• _Your goal_
When you transcribe the entries below, begin at their first line and stop after the line containing "0 $2 $3 $4 $5"; pictures stay out.

• _Input for this task_
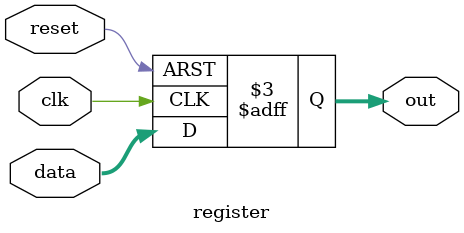
<source format=sv>
module register #(parameter bus_size = 4) 
	(input logic  [bus_size-1:0] data, input logic  reset, input logic   clk, output logic[bus_size-1:0] out);
		always @(posedge clk or posedge reset)
		if (reset)
			out = 0;
		else if (clk == 1)
			out = data;
endmodule 
</source>
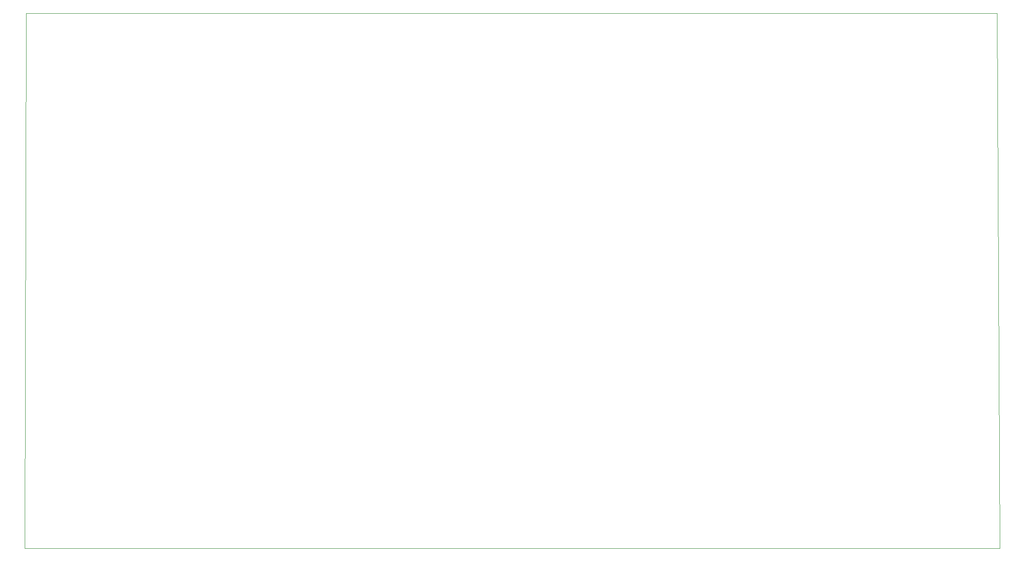
<source format=gbr>
%TF.GenerationSoftware,KiCad,Pcbnew,5.1.10*%
%TF.CreationDate,2021-07-06T21:53:34-04:00*%
%TF.ProjectId,mote pcb,6d6f7465-2070-4636-922e-6b696361645f,rev?*%
%TF.SameCoordinates,Original*%
%TF.FileFunction,Profile,NP*%
%FSLAX46Y46*%
G04 Gerber Fmt 4.6, Leading zero omitted, Abs format (unit mm)*
G04 Created by KiCad (PCBNEW 5.1.10) date 2021-07-06 21:53:34*
%MOMM*%
%LPD*%
G01*
G04 APERTURE LIST*
%TA.AperFunction,Profile*%
%ADD10C,0.050000*%
%TD*%
G04 APERTURE END LIST*
D10*
X61468000Y-53086000D02*
X241046000Y-53086000D01*
X61214000Y-152146000D02*
X61468000Y-53086000D01*
X241554000Y-152146000D02*
X61214000Y-152146000D01*
X241046000Y-53086000D02*
X241554000Y-152146000D01*
M02*

</source>
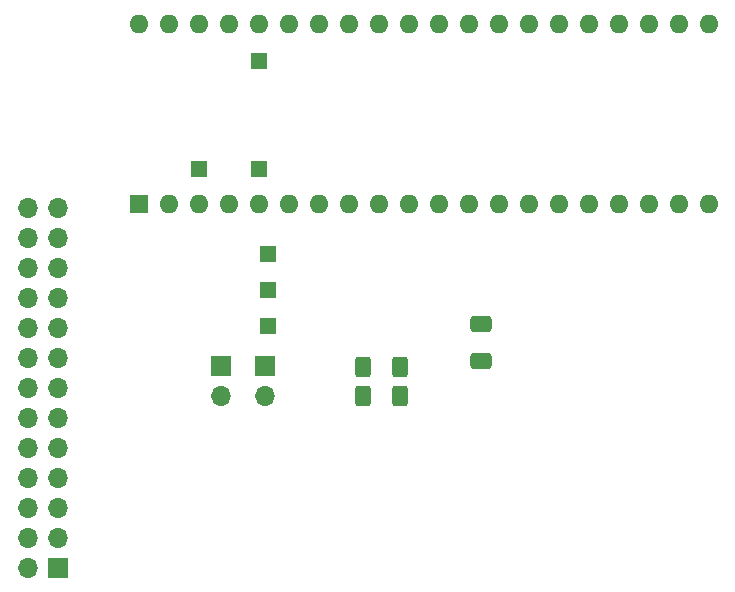
<source format=gbr>
%TF.GenerationSoftware,KiCad,Pcbnew,7.0.9-7.0.9~ubuntu20.04.1*%
%TF.CreationDate,2023-12-26T20:59:23+01:00*%
%TF.ProjectId,6303_FP,36333033-5f46-4502-9e6b-696361645f70,rev?*%
%TF.SameCoordinates,Original*%
%TF.FileFunction,Soldermask,Bot*%
%TF.FilePolarity,Negative*%
%FSLAX46Y46*%
G04 Gerber Fmt 4.6, Leading zero omitted, Abs format (unit mm)*
G04 Created by KiCad (PCBNEW 7.0.9-7.0.9~ubuntu20.04.1) date 2023-12-26 20:59:23*
%MOMM*%
%LPD*%
G01*
G04 APERTURE LIST*
G04 Aperture macros list*
%AMRoundRect*
0 Rectangle with rounded corners*
0 $1 Rounding radius*
0 $2 $3 $4 $5 $6 $7 $8 $9 X,Y pos of 4 corners*
0 Add a 4 corners polygon primitive as box body*
4,1,4,$2,$3,$4,$5,$6,$7,$8,$9,$2,$3,0*
0 Add four circle primitives for the rounded corners*
1,1,$1+$1,$2,$3*
1,1,$1+$1,$4,$5*
1,1,$1+$1,$6,$7*
1,1,$1+$1,$8,$9*
0 Add four rect primitives between the rounded corners*
20,1,$1+$1,$2,$3,$4,$5,0*
20,1,$1+$1,$4,$5,$6,$7,0*
20,1,$1+$1,$6,$7,$8,$9,0*
20,1,$1+$1,$8,$9,$2,$3,0*%
G04 Aperture macros list end*
%ADD10R,1.700000X1.700000*%
%ADD11O,1.700000X1.700000*%
%ADD12R,1.350000X1.350000*%
%ADD13R,1.600000X1.600000*%
%ADD14O,1.600000X1.600000*%
%ADD15RoundRect,0.250000X0.650000X-0.412500X0.650000X0.412500X-0.650000X0.412500X-0.650000X-0.412500X0*%
%ADD16RoundRect,0.250000X0.400000X0.625000X-0.400000X0.625000X-0.400000X-0.625000X0.400000X-0.625000X0*%
G04 APERTURE END LIST*
D10*
%TO.C,JP1*%
X180746400Y-66492200D03*
D11*
X180746400Y-69032200D03*
%TD*%
D12*
%TO.C,J4*%
X183896000Y-40640000D03*
%TD*%
D13*
%TO.C,U3*%
X173736000Y-52730400D03*
D14*
X176276000Y-52730400D03*
X178816000Y-52730400D03*
X181356000Y-52730400D03*
X183896000Y-52730400D03*
X186436000Y-52730400D03*
X188976000Y-52730400D03*
X191516000Y-52730400D03*
X194056000Y-52730400D03*
X196596000Y-52730400D03*
X199136000Y-52730400D03*
X201676000Y-52730400D03*
X204216000Y-52730400D03*
X206756000Y-52730400D03*
X209296000Y-52730400D03*
X211836000Y-52730400D03*
X214376000Y-52730400D03*
X216916000Y-52730400D03*
X219456000Y-52730400D03*
X221996000Y-52730400D03*
X221996000Y-37490400D03*
X219456000Y-37490400D03*
X216916000Y-37490400D03*
X214376000Y-37490400D03*
X211836000Y-37490400D03*
X209296000Y-37490400D03*
X206756000Y-37490400D03*
X204216000Y-37490400D03*
X201676000Y-37490400D03*
X199136000Y-37490400D03*
X196596000Y-37490400D03*
X194056000Y-37490400D03*
X191516000Y-37490400D03*
X188976000Y-37490400D03*
X186436000Y-37490400D03*
X183896000Y-37490400D03*
X181356000Y-37490400D03*
X178816000Y-37490400D03*
X176276000Y-37490400D03*
X173736000Y-37490400D03*
%TD*%
D10*
%TO.C,J1*%
X166878000Y-83566000D03*
D11*
X164338000Y-83566000D03*
X166878000Y-81026000D03*
X164338000Y-81026000D03*
X166878000Y-78486000D03*
X164338000Y-78486000D03*
X166878000Y-75946000D03*
X164338000Y-75946000D03*
X166878000Y-73406000D03*
X164338000Y-73406000D03*
X166878000Y-70866000D03*
X164338000Y-70866000D03*
X166878000Y-68326000D03*
X164338000Y-68326000D03*
X166878000Y-65786000D03*
X164338000Y-65786000D03*
X166878000Y-63246000D03*
X164338000Y-63246000D03*
X166878000Y-60706000D03*
X164338000Y-60706000D03*
X166878000Y-58166000D03*
X164338000Y-58166000D03*
X166878000Y-55626000D03*
X164338000Y-55626000D03*
X166878000Y-53086000D03*
X164338000Y-53086000D03*
%TD*%
D10*
%TO.C,JP2*%
X184404000Y-66492200D03*
D11*
X184404000Y-69032200D03*
%TD*%
D12*
%TO.C,J7*%
X184708800Y-56997600D03*
%TD*%
%TO.C,J6*%
X183896000Y-49784000D03*
%TD*%
%TO.C,J9*%
X184708800Y-60045600D03*
%TD*%
%TO.C,J8*%
X184708800Y-63093600D03*
%TD*%
%TO.C,J3*%
X178816000Y-49784000D03*
%TD*%
D15*
%TO.C,C1*%
X202692000Y-66040000D03*
X202692000Y-62915000D03*
%TD*%
D16*
%TO.C,R1*%
X195860000Y-66548000D03*
X192760000Y-66548000D03*
%TD*%
%TO.C,R2*%
X195860000Y-68974000D03*
X192760000Y-68974000D03*
%TD*%
M02*

</source>
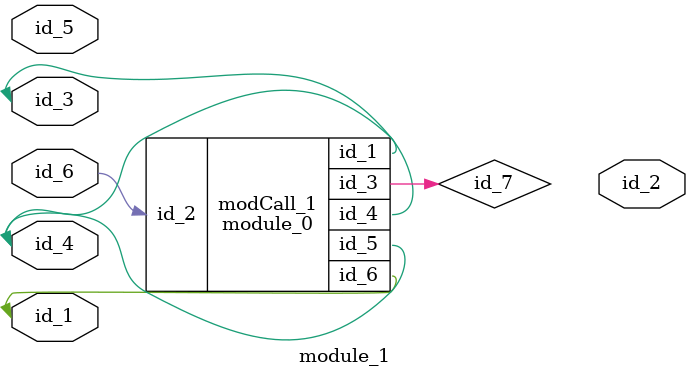
<source format=v>
module module_0 (
    id_1,
    id_2,
    id_3,
    id_4,
    id_5,
    id_6
);
  inout wire id_6;
  output wire id_5;
  inout wire id_4;
  output wire id_3;
  input wire id_2;
  inout wire id_1;
  assign id_1 = 1;
  wire id_7;
endmodule
module module_1 (
    id_1,
    id_2,
    id_3,
    id_4,
    id_5,
    id_6
);
  input wire id_6;
  inout wire id_5;
  inout wire id_4;
  inout wire id_3;
  output wire id_2;
  inout wire id_1;
  wire id_7;
  module_0 modCall_1 (
      id_4,
      id_6,
      id_7,
      id_3,
      id_4,
      id_1
  );
endmodule

</source>
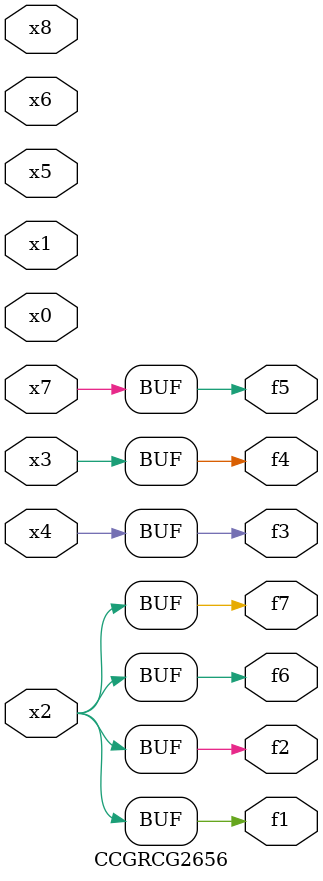
<source format=v>
module CCGRCG2656(
	input x0, x1, x2, x3, x4, x5, x6, x7, x8,
	output f1, f2, f3, f4, f5, f6, f7
);
	assign f1 = x2;
	assign f2 = x2;
	assign f3 = x4;
	assign f4 = x3;
	assign f5 = x7;
	assign f6 = x2;
	assign f7 = x2;
endmodule

</source>
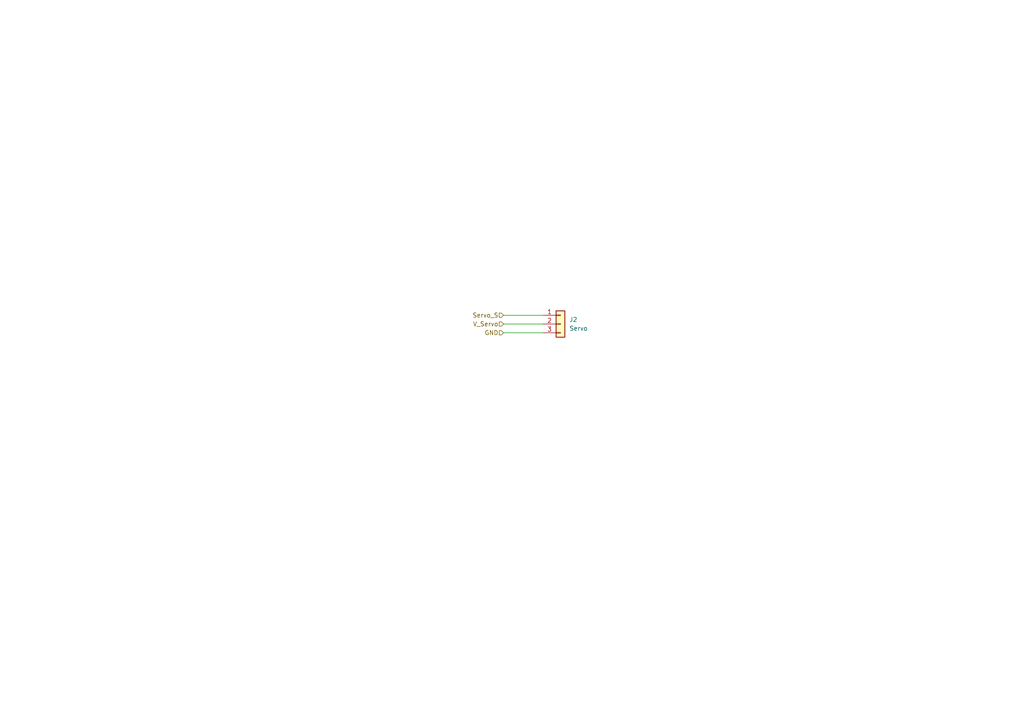
<source format=kicad_sch>
(kicad_sch
	(version 20250114)
	(generator "eeschema")
	(generator_version "9.0")
	(uuid "c5292ca0-a589-4a14-ae98-f21678f74d82")
	(paper "A4")
	
	(wire
		(pts
			(xy 146.05 96.52) (xy 157.48 96.52)
		)
		(stroke
			(width 0)
			(type default)
		)
		(uuid "e8671019-512f-4b28-af71-e1fbeeaf34e4")
	)
	(wire
		(pts
			(xy 146.05 91.44) (xy 157.48 91.44)
		)
		(stroke
			(width 0)
			(type default)
		)
		(uuid "f532bece-5d6e-47fb-a91b-9e2f6737261e")
	)
	(wire
		(pts
			(xy 146.05 93.98) (xy 157.48 93.98)
		)
		(stroke
			(width 0)
			(type default)
		)
		(uuid "f9669bc1-b4d7-43e1-a9c1-5abdfacf5a72")
	)
	(hierarchical_label "Servo_S"
		(shape input)
		(at 146.05 91.44 180)
		(effects
			(font
				(size 1.27 1.27)
			)
			(justify right)
		)
		(uuid "07d7af60-e7e4-46bf-a9b1-db2c62ec76e6")
	)
	(hierarchical_label "GND"
		(shape input)
		(at 146.05 96.52 180)
		(effects
			(font
				(size 1.27 1.27)
			)
			(justify right)
		)
		(uuid "6dbf995d-0894-423c-8bcf-715019d0fc6d")
	)
	(hierarchical_label "V_Servo"
		(shape input)
		(at 146.05 93.98 180)
		(effects
			(font
				(size 1.27 1.27)
			)
			(justify right)
		)
		(uuid "9810c78c-df73-47a9-b59c-68e7842002c9")
	)
	(symbol
		(lib_id "Connector_Generic:Conn_01x03")
		(at 162.56 93.98 0)
		(unit 1)
		(exclude_from_sim no)
		(in_bom yes)
		(on_board yes)
		(dnp no)
		(fields_autoplaced yes)
		(uuid "859f07d5-33b2-477f-9a86-f4703ab2d2b8")
		(property "Reference" "J2"
			(at 165.1 92.7099 0)
			(effects
				(font
					(size 1.27 1.27)
				)
				(justify left)
			)
		)
		(property "Value" "Servo"
			(at 165.1 95.2499 0)
			(effects
				(font
					(size 1.27 1.27)
				)
				(justify left)
			)
		)
		(property "Footprint" ""
			(at 162.56 93.98 0)
			(effects
				(font
					(size 1.27 1.27)
				)
				(hide yes)
			)
		)
		(property "Datasheet" "~"
			(at 162.56 93.98 0)
			(effects
				(font
					(size 1.27 1.27)
				)
				(hide yes)
			)
		)
		(property "Description" "Generic connector, single row, 01x03, script generated (kicad-library-utils/schlib/autogen/connector/)"
			(at 162.56 93.98 0)
			(effects
				(font
					(size 1.27 1.27)
				)
				(hide yes)
			)
		)
		(pin "3"
			(uuid "977cb0bb-7a49-4203-9511-1023fbb6fa5a")
		)
		(pin "1"
			(uuid "28baee5f-2069-4c4b-b884-aebecf36777c")
		)
		(pin "2"
			(uuid "22f05d2a-d1bd-4460-82ef-9b37bed8a229")
		)
		(instances
			(project ""
				(path "/ed2a28d0-1374-4335-a5a7-65645c7a833f/1a3fa90a-4c0e-4460-bf15-f9322a5b2edb"
					(reference "J2")
					(unit 1)
				)
				(path "/ed2a28d0-1374-4335-a5a7-65645c7a833f/bae9c291-e144-4017-b70b-a5af486c8068"
					(reference "J2")
					(unit 1)
				)
				(path "/ed2a28d0-1374-4335-a5a7-65645c7a833f/cc82dfa1-eea4-41dd-a72c-734c1dceac09"
					(reference "J2")
					(unit 1)
				)
			)
		)
	)
)

</source>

• _Written response_
<source format=sv>
module register #(parameter bus_size = 4) 
	(input logic  [bus_size-1:0] data, input logic  reset, input logic   clk, output logic[bus_size-1:0] out);
		always @(posedge clk or posedge reset)
		if (reset)
			out = 0;
		else if (clk == 1)
			out = data;
endmodule 
</source>
<source format=gbr>
%TF.GenerationSoftware,KiCad,Pcbnew,5.1.10*%
%TF.CreationDate,2021-07-06T21:53:34-04:00*%
%TF.ProjectId,mote pcb,6d6f7465-2070-4636-922e-6b696361645f,rev?*%
%TF.SameCoordinates,Original*%
%TF.FileFunction,Profile,NP*%
%FSLAX46Y46*%
G04 Gerber Fmt 4.6, Leading zero omitted, Abs format (unit mm)*
G04 Created by KiCad (PCBNEW 5.1.10) date 2021-07-06 21:53:34*
%MOMM*%
%LPD*%
G01*
G04 APERTURE LIST*
%TA.AperFunction,Profile*%
%ADD10C,0.050000*%
%TD*%
G04 APERTURE END LIST*
D10*
X61468000Y-53086000D02*
X241046000Y-53086000D01*
X61214000Y-152146000D02*
X61468000Y-53086000D01*
X241554000Y-152146000D02*
X61214000Y-152146000D01*
X241046000Y-53086000D02*
X241554000Y-152146000D01*
M02*

</source>
<source format=gbr>
%TF.GenerationSoftware,KiCad,Pcbnew,7.0.9-7.0.9~ubuntu20.04.1*%
%TF.CreationDate,2023-12-26T20:59:23+01:00*%
%TF.ProjectId,6303_FP,36333033-5f46-4502-9e6b-696361645f70,rev?*%
%TF.SameCoordinates,Original*%
%TF.FileFunction,Soldermask,Bot*%
%TF.FilePolarity,Negative*%
%FSLAX46Y46*%
G04 Gerber Fmt 4.6, Leading zero omitted, Abs format (unit mm)*
G04 Created by KiCad (PCBNEW 7.0.9-7.0.9~ubuntu20.04.1) date 2023-12-26 20:59:23*
%MOMM*%
%LPD*%
G01*
G04 APERTURE LIST*
G04 Aperture macros list*
%AMRoundRect*
0 Rectangle with rounded corners*
0 $1 Rounding radius*
0 $2 $3 $4 $5 $6 $7 $8 $9 X,Y pos of 4 corners*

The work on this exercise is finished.